[LLVMdev] [RFC] Add warning capabilities in LLVM.

David Blaikie dblaikie at gmail.com
Wed Jul 24 22:16:11 PDT 2013


On Wed, Jul 24, 2013 at 9:37 PM, Chris Lattner <clattner at apple.com> wrote:
>
> On Jul 22, 2013, at 2:25 PM, Chandler Carruth <chandlerc at google.com> wrote:
>
>
> On Mon, Jul 22, 2013 at 2:21 PM, Eric Christopher <echristo at gmail.com>
> wrote:
>>
>> >> This is pretty much the same as what Quentin proposed (with the
>> >> addition of the enum), isn't it?
>> >>
>> >
>> > Pretty close yeah.
>> >
>>
>> Another thought and alternate strategy for dealing with these sorts of
>> things:
>>
>> A much more broad set of callback machinery that allows the backend to
>> communicate values or other information back to the front end that can
>> then decide what to do. We can define an interface around this, but
>> instead of having the backend vending diagnostics we have the callback
>> take a "do something with this value" which can just be "communicate
>> it back to the front end" or a diagnostic callback can be passed down
>> from the front end, etc.
>>
>> This will probably take a bit more design to get a general framework
>> set up, but imagine the usefulness of say being able to automatically
>> reschedule a jitted function to a thread with a larger default stack
>> size if the callback states that the thread size was N+1 where N is
>> the size of the stack for a thread you've created.
>
>
> FWIW, *this* is what I was trying to get across. Not that it wouldn't be a
> callback-based mechanism, but that it should be a fully general mechanism
> rather than having something to do with warnings, errors, notes, etc. If a
> frontend chooses to use it to produce such diagnostics, cool, but there are
> other use cases that the same machinery should serve.
>
>
> How about this: keep the jist of the current API, but drop the "warning"- or
> "error"-ness of the API.  Instead, the backend just includes an enum value
> (plus string message for extra data).  The frontend makes the decision of
> how to render the diagnostic (or not, dropping them is fine) along with how
> to map them onto warning/error or whatever concepts they use.

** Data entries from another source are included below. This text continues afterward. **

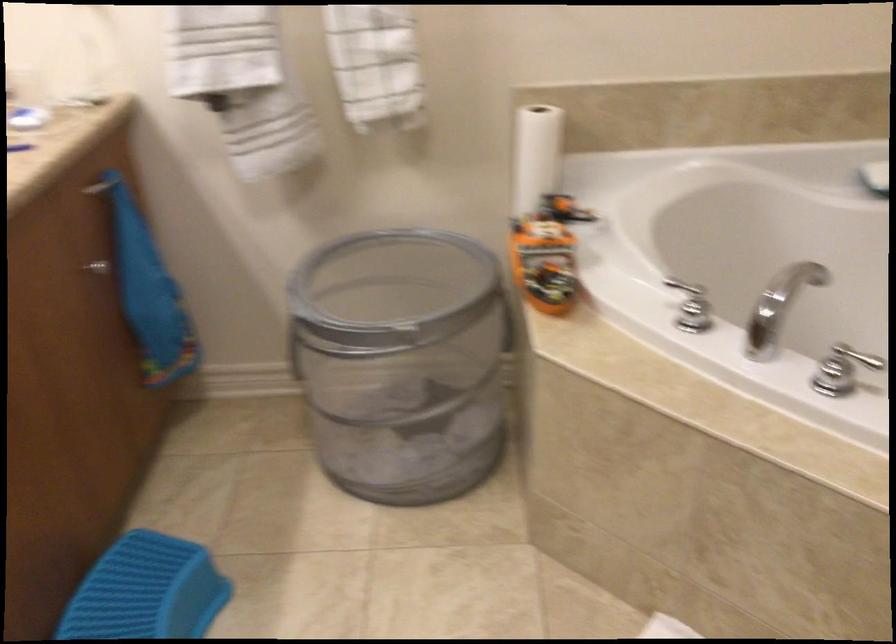
Find where to turn the silver cabinet knob. Please return your answer as a coordinate pair (x, y).

(97, 267)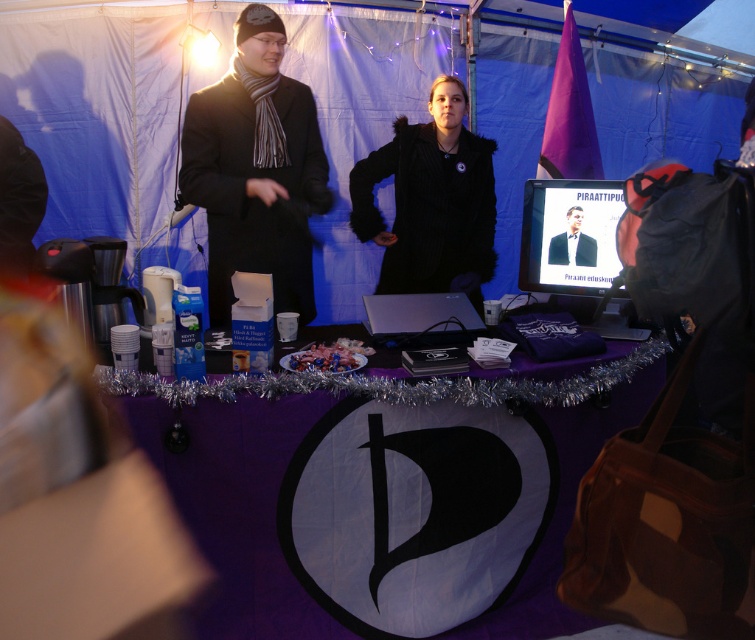
You are organizing a costume party and need to decide which outfit to wear. You have a black woolen coat at center and a matte black suit at center available. Based on the scene description, which one would be more appropriate for a formal presentation?

The matte black suit at center is more appropriate for a formal presentation as it is sleek and professional, unlike the black woolen coat at center which might be too casual for such an event.

You are standing in front of the tent structure and want to determine the relative positions of two points marked on the table. Which point is closer to you, point (510, 528) or point (587, 241)?

Point (510, 528) is closer to the viewer than point (587, 241).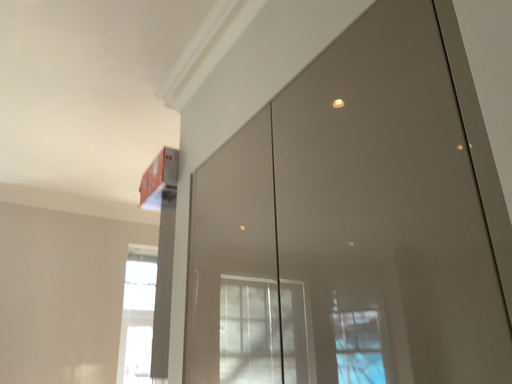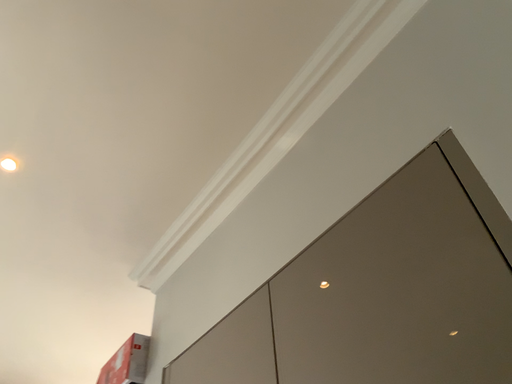
Question: How did the camera likely rotate when shooting the video?

Choices:
 (A) rotated downward
 (B) rotated upward

Answer: (B)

For the cases where backend diagnostics make sense (such as asm
parsing or the like) it'll make sense for the backend to include a
warning/error classification (& I don't think its absence is the key
to what Chandler's getting at - the point is to avoid phrasing things
as "diagnostics" from LLVM whenever it's possible to expose some
broader information & let frontends do whatever they want with it) -
that'll save every frontend having to make a, probably very similar,
classification - epsecially in the case of errors it seems unlikely a
frontend could do anything else but classify it as an error. The
diagnostic blob should also include some 'id' though, yes, so
frontends can, in a pinch, classify things differently (we have an
LLVM flag "-fatal-assembly-warnings" or the like - we could kill that
& just have the client callback on diagnostics elevate the warning to
an error (indeed Clang already has infrastructure for promoting
warnings to errors, so that should be used - no need for other
implementations of the same idea)).

I'm not quite clear from your suggestion whether you're suggesting the
backend would produce a complete diagnostic string, or just the
parameters - requiring/leaving it up to the frontend to have a full
textual string for each backend diagnostic with the right number of
placeholders, etc. I'm sort of in two minds about that - I like the
idea that frontends keep all the user-rendered text (means
localization issues are in one place, the frontend - rather than
ending up with english text backend diagnostics rendered in a
non-english client (yeah, pretty hypothetical, I'm not sure anyone has
localized uses of LLVM)). But this does mean that there's no "free
ride" - frontends must have some explicit handling of each backend
diagnostic (some crappy worst-case fallback, but it won't be a useful
message).

& I don't think this avoids the desire to have non-diagnostic
callbacks whenever possible (notify of interesting things, frontends
can decide whether to use that information to emit a diagnostic based
on some criteria or behave differently in another way).